My understanding of timber wall plates is that they:
1 - give a nice even and level surface onto which you can lay further timbers.
2 - spread the load a bit.
3 - you can easily nail into them to hold timbers in place - either on a temporary (while fitting) or permanent basis.
I completely understand why you want to use 8 x 2 timber, and as long as you can position them accurately, and the brickwork they are resting on is sound, a wallplate is not essential.
BUT do ensure you use a damp proof membrane (quite thin, so shouldn't affect your dimensions much) between the timber and the brick.
AND install cross-pieces (dwangs) at 2-3 metre intervals along the length of the joists to stop them twisting.
8 x 2 timber may appear bomb-proof, but it is timber, and timber flexes and twists under a load - even one person standing on the floor!
And remember also to use galvanised steel straps at right angles to the run of the joists to fix the whole lot to the walls, to stop lateral movement and twisting.
And of course, try and identify why the timbers rotted in the first place, and fix the problem! It's usually blocked ventilation issues on older properties where spiders webs, plaster dust etc have built up over the decades.
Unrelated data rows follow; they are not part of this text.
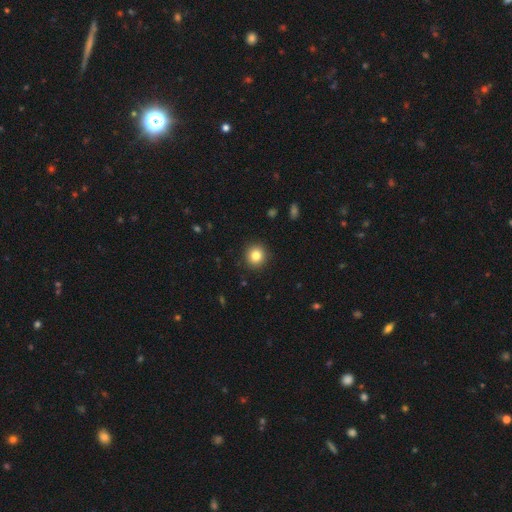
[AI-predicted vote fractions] This appears to be a smooth galaxy with no disk features (82%) that is round (93%). Merging: none (92%).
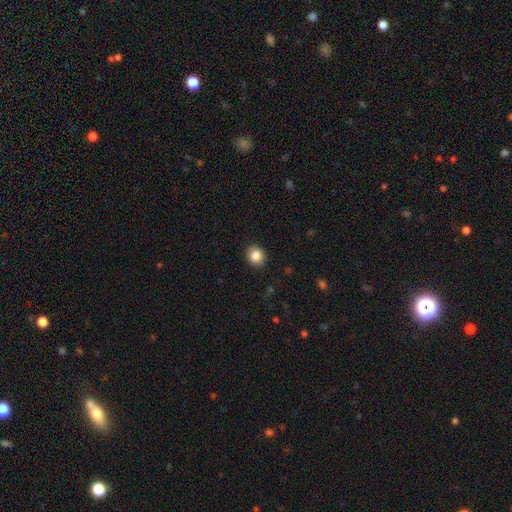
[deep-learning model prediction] A smooth galaxy with no disk features (85%) that is round (79%).

Vote fractions:
- Smooth or featured? smooth: 85% / star or artifact: 10% / featured or disk: 5%
- How rounded? round: 79% / in between: 21% / cigar-shaped: 1%
- Merging? none: 90% / minor disturbance: 7% / major disturbance: 2% / merger: 1%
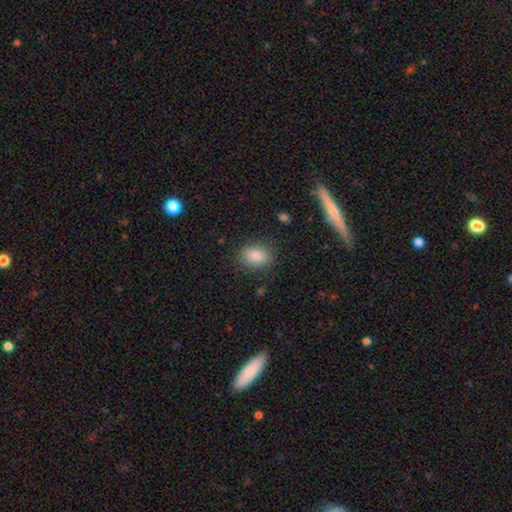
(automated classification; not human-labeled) Morphology: type=smooth (87%); roundness=in between (71%); merging=none (83%).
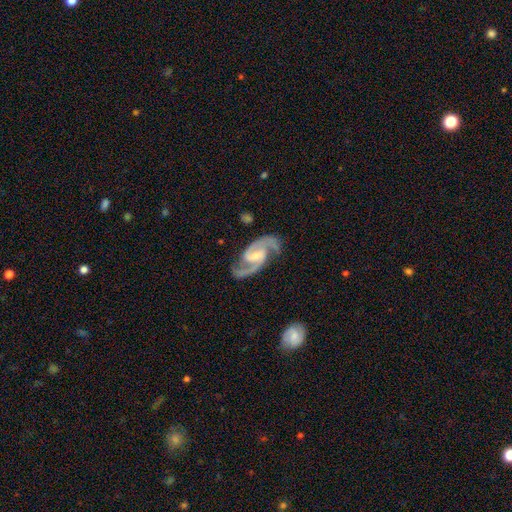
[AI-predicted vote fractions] featured or disk 94%, star or artifact 4%, smooth 3%. Down the decision tree: edge-on disk — no (98%); bar — weak (51%); spiral arms — yes (99%); spiral arm count — 2 (95%); spiral winding — medium (66%); bulge size — small (47%); merging — none (82%).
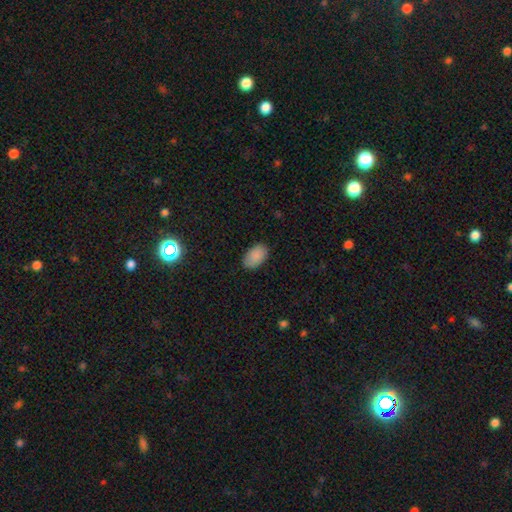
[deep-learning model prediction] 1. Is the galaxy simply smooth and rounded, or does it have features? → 88% smooth, 7% star or artifact, 4% featured or disk.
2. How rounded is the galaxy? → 93% in between, 6% round, 1% cigar-shaped.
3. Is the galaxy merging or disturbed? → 85% none, 11% minor disturbance, 2% major disturbance, 1% merger.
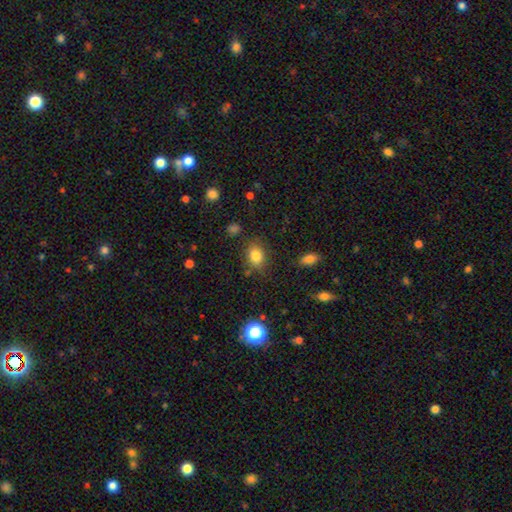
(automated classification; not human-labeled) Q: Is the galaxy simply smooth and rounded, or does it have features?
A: smooth — 82%.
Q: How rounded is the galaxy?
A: in between — 60%.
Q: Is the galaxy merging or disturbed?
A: none — 80%.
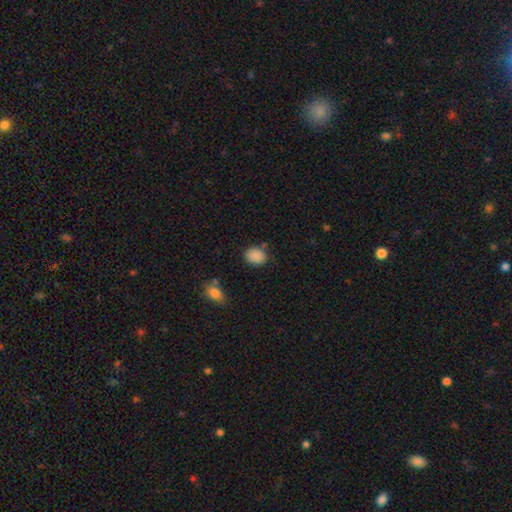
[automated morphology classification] A smooth galaxy with no disk features (88%) that is in between round and cigar-shaped (61%). Merging: none (74%).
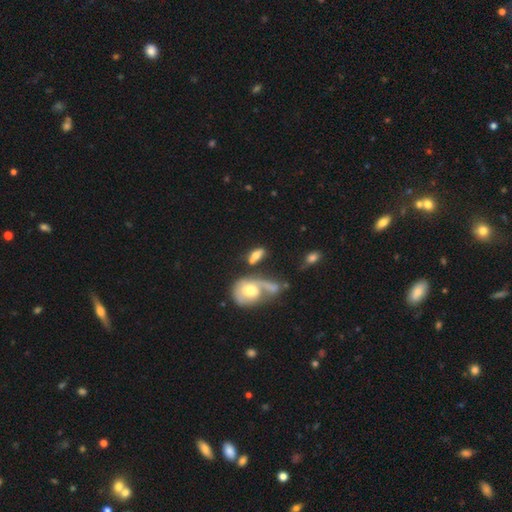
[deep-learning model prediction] Smooth or featured?
  - smooth: 61% *
  - featured or disk: 30%
  - star or artifact: 9%
How rounded?
  - in between: 75% *
  - cigar-shaped: 13%
  - round: 12%
Merging?
  - none: 44% *
  - merger: 28%
  - minor disturbance: 16%
  - major disturbance: 12%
Make sure the ventilation points are accessible for future cleaning!
Finally give the whole lot (timber and walls) a good soaking with Cuprinol 5 star (follow the instructions!!) to prevent attack from damp etc.
many many thanks for your reply, you have answered all my questions, so now I can crack on and get the job done with confidence that I am going to do the job right.
would like to keep your name on file if that is ok ? as I have may have a couple more questions regarding some other building work I have to do as you obviously know your stuff and I appreciate you sharing it with me.
many thanks Mike
A great pleasure - and be delighted to help again if I can.
At the risk of upsetting any professionals here (I'm from the school of hard knocks!), building remedial work (at a domestic low-rise level) is a matter of observation as to the existing construction, and an understanding of some basic principles of physics - mainly leverage, gravity, water and air flow.
Common sense and Google are the most important tools in your box. And a chum to help with the awkward and heavy stuff.
One other useful pointer - don't stint on the materials you use. Let's say a builder quotes £1000 to do a certain piece of work. Every £1 he is tempted to save on materials is extra profit for him. And most of the materials won't be seen when the job is finished!
Perhaps 75% of that £1000 will be labour, which you will save if you do it yourself, so spending an extra £100 (say) on thicker, longer, wider, stronger materials, whatever, is a good investment.
You can rarely go wrong in 'over-specifying' materials. It's when you 'under-specify' that the problems start...next week, next month, next year...
Finally, and the pros certainly won't like this, these is an all-too-common expression used in the building trade: "Up high, and it won't be seen, down low, and it won't be noticed."